WHAT THE TASK ASKS
Count how many lines of the material below have the word "evenodd" and give only the number.

DATA EXCERPTS
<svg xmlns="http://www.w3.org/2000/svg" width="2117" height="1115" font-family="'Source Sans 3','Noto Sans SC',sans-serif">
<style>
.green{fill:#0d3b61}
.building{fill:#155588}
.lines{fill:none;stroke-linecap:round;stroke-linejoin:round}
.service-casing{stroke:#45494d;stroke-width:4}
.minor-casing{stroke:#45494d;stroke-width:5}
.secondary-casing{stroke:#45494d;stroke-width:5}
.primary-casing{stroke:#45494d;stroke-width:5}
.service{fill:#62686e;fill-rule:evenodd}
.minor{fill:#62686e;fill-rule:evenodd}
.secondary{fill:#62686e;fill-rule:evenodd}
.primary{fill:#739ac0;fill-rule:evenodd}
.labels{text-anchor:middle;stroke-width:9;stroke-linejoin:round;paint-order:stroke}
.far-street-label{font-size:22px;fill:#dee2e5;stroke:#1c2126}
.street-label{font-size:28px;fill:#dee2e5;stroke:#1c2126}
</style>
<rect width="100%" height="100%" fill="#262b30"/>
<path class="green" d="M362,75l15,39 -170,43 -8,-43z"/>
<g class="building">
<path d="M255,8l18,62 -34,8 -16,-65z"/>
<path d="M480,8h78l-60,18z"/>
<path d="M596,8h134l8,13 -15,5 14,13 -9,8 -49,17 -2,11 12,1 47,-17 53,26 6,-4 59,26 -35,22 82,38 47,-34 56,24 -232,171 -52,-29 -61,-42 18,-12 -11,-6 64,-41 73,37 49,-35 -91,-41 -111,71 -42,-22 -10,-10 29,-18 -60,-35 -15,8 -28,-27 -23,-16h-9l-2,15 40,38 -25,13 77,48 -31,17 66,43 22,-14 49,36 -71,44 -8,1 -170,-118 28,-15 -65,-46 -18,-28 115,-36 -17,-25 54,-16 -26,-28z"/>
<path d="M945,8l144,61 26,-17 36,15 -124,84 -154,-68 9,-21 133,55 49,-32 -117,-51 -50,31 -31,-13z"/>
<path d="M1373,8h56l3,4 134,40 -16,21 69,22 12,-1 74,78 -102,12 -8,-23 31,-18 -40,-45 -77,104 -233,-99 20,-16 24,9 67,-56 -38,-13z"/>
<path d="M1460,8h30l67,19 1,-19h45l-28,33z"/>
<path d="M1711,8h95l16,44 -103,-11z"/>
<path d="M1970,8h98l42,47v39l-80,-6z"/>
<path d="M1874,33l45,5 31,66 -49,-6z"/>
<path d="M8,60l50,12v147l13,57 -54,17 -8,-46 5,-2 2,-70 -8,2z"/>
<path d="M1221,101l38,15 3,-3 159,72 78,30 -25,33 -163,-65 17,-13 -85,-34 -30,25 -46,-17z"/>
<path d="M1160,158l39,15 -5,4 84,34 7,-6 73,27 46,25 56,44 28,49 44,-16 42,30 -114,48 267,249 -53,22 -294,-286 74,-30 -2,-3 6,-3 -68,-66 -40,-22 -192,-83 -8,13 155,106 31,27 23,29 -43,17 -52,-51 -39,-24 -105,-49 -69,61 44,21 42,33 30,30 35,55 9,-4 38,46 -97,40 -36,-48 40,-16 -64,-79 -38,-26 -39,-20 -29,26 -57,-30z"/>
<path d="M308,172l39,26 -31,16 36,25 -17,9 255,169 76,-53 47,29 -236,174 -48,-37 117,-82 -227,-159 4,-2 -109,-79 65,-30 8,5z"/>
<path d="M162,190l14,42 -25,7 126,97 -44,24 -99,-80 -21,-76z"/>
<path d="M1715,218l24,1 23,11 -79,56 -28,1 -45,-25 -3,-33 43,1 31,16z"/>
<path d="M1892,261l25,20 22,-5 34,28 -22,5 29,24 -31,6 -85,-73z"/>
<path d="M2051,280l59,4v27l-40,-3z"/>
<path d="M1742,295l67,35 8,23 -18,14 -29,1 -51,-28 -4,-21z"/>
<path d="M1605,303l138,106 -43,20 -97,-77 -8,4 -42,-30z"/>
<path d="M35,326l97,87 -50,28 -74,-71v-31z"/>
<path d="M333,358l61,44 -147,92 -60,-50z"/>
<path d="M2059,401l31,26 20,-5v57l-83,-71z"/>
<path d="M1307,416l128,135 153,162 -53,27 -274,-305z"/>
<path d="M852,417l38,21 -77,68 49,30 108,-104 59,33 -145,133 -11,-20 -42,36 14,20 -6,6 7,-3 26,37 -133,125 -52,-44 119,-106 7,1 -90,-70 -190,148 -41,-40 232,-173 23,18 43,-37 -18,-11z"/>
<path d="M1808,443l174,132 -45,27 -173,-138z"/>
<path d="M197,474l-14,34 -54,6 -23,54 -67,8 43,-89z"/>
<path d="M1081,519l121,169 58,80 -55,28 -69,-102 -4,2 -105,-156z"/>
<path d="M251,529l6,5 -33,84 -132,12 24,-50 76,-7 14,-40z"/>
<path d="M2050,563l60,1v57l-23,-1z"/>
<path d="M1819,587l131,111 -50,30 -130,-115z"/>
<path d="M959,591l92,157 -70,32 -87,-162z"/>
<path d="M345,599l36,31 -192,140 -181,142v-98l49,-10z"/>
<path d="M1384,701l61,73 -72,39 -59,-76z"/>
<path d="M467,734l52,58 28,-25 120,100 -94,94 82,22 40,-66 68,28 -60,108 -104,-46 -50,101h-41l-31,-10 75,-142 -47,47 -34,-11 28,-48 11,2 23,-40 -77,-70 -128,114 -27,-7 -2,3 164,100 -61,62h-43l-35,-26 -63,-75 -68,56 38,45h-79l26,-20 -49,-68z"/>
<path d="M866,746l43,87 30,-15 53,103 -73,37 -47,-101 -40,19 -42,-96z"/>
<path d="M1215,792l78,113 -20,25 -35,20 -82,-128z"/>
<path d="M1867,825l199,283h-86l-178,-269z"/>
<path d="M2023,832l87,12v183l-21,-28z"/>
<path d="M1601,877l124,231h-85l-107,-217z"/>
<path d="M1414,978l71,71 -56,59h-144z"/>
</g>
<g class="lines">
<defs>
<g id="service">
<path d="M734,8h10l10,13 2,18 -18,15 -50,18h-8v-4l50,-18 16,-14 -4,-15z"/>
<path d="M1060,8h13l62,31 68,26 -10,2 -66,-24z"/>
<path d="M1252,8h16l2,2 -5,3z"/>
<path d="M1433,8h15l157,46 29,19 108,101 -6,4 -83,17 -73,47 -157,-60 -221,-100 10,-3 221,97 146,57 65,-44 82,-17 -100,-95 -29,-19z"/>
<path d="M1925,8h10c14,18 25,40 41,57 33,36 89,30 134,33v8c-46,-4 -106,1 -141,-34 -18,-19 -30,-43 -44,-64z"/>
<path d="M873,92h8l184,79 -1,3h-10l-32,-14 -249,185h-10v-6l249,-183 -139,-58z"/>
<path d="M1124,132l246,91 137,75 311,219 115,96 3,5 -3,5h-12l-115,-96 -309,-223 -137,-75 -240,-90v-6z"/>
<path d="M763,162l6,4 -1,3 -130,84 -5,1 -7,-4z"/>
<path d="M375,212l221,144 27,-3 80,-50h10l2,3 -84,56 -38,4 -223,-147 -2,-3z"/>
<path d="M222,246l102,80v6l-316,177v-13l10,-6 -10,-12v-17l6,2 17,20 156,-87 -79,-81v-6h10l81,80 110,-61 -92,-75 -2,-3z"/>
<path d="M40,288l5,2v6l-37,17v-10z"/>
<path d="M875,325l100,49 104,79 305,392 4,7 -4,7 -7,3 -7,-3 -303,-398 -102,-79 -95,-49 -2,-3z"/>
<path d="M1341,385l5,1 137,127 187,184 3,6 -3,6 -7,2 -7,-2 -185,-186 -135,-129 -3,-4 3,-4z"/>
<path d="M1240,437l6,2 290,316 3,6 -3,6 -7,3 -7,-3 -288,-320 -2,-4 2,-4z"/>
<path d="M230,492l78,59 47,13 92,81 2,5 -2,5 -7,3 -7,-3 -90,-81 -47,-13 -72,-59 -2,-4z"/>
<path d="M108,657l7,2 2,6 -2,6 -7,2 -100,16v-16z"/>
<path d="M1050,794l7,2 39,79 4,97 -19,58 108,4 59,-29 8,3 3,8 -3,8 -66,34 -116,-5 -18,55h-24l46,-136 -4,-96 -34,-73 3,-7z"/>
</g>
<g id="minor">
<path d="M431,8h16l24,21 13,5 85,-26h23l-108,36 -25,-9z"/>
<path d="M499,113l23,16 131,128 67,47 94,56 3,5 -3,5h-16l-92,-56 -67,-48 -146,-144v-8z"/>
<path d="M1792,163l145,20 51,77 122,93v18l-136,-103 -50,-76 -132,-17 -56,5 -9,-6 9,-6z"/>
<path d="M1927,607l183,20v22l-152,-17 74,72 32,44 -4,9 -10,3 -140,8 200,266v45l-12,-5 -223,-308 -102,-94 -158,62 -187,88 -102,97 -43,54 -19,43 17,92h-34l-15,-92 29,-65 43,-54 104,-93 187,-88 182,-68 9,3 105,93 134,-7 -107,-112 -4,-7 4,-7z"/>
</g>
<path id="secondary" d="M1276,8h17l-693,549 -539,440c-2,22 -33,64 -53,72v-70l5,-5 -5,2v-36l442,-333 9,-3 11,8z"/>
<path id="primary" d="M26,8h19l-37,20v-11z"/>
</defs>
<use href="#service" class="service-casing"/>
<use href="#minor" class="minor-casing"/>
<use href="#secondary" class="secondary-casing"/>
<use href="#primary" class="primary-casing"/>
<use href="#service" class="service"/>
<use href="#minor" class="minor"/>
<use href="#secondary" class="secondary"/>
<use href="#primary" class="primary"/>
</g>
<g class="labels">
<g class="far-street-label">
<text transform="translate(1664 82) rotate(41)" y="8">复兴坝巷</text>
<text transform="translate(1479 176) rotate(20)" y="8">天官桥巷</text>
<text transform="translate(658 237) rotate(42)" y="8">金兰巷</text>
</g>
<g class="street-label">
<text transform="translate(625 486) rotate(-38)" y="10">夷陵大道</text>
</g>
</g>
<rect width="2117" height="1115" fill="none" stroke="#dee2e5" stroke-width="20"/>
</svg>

EXERCISE RESULT
4